当初は単なる盗難事件だったのである。
1842年4月6日午後9時頃、ウィリアム・ガーディナー巡査は、
「ダニエル・グッドという中年の御者に店のズボンを万引きされた」
との質屋の訴えに応じて、ロンドンはローハンプトンにあるグッドの厩舎を捜索していた。グッド本人とその息子、そして、質屋の店員2人もその場に立ち会っていた。馬具を収めた棚を一通り調べた後、馬草が積まれた場所へと向かう。
「ん? あれは何だ?」
何かが馬草で覆われている。
「ガチョウか何かの死骸かな?」
馬草を払ってランタンをかざす。うわっ、女の胴体じゃないか!
一同がぶったまげているその隙に、ダニエル・グッドは脱兎の如く逃げ出した。厩舎の扉を閉めて閂を掛ける抜け目なさ。息子を置いてっちゃうのはなんとも非道な限りである。まあ、この状況では仕方がないのでしょうなあ。
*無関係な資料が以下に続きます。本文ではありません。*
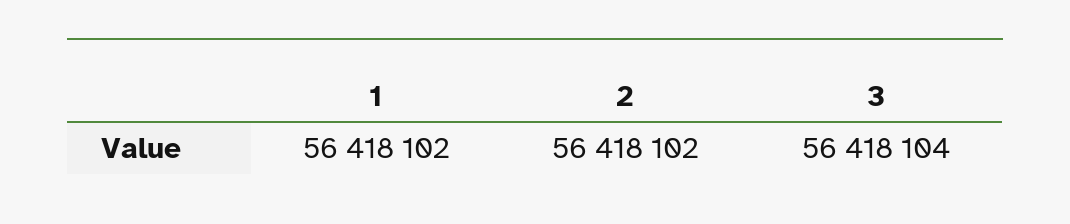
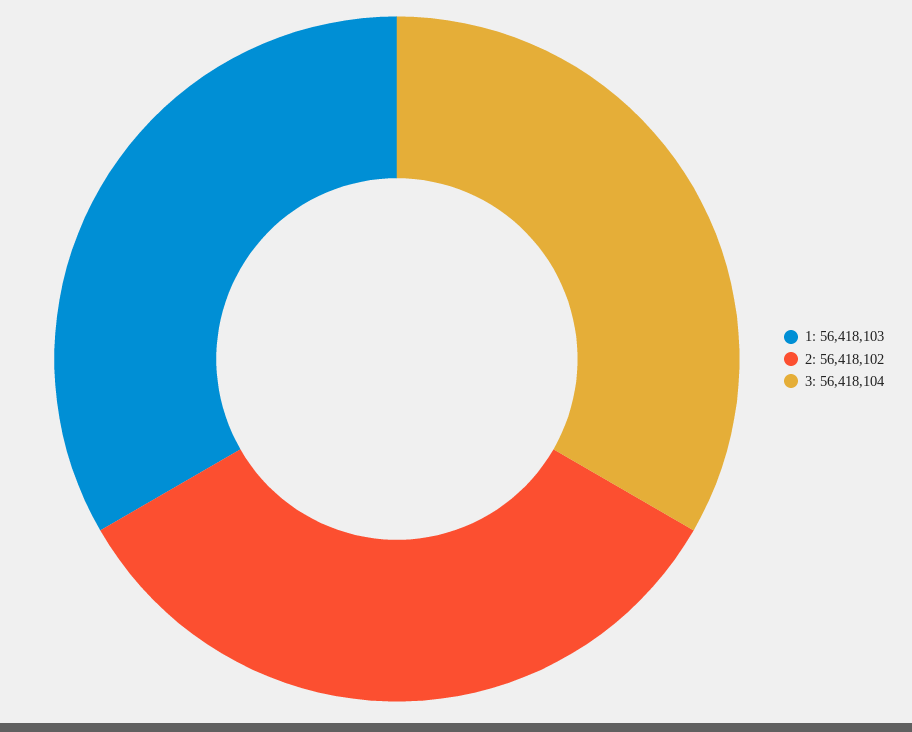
1: 56418102 -> 56418103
とにかく、遺体の状況を説明しよう。頭と手足を切断されて、内臓も抜かれていた。おそらく、焼こうとしていたのだろう。厩舎の中には大量の薪が用意されていた。
バラバラにされていたのはダニエル・グッドの内縁の妻、ジェーン・ジョーンズだった。検視解剖によれが、彼女は妊娠5ケ月だった。おそらく、そのことを巡って諍いがあったのだろう。実はグッドには別の愛人がおり、そちらの方が本命だったようなのだ。
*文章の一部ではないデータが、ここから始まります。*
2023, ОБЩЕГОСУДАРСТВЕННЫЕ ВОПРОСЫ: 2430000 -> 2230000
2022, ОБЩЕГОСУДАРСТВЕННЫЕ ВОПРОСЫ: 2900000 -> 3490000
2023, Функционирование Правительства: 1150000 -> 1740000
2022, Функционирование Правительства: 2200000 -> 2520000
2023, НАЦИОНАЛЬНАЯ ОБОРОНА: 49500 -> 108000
一方、指名手配されていたダニエル・グッドは、2週間後の4月20日にケント州トンブリッジで逮捕された。日雇い労働者の中に紛れていたのだが、同僚に元警官がおり、通報されてしまったのだ。
かくして、ダニエル・グッドで殺人容疑で有罪となり、5月23日に絞首刑により処刑された。
しかし、それにしても、どうしてバラバラ事件の真っ只中に質屋でズボンなど盗んだのだろうか? 墓穴を掘るとはまさにこのことだ。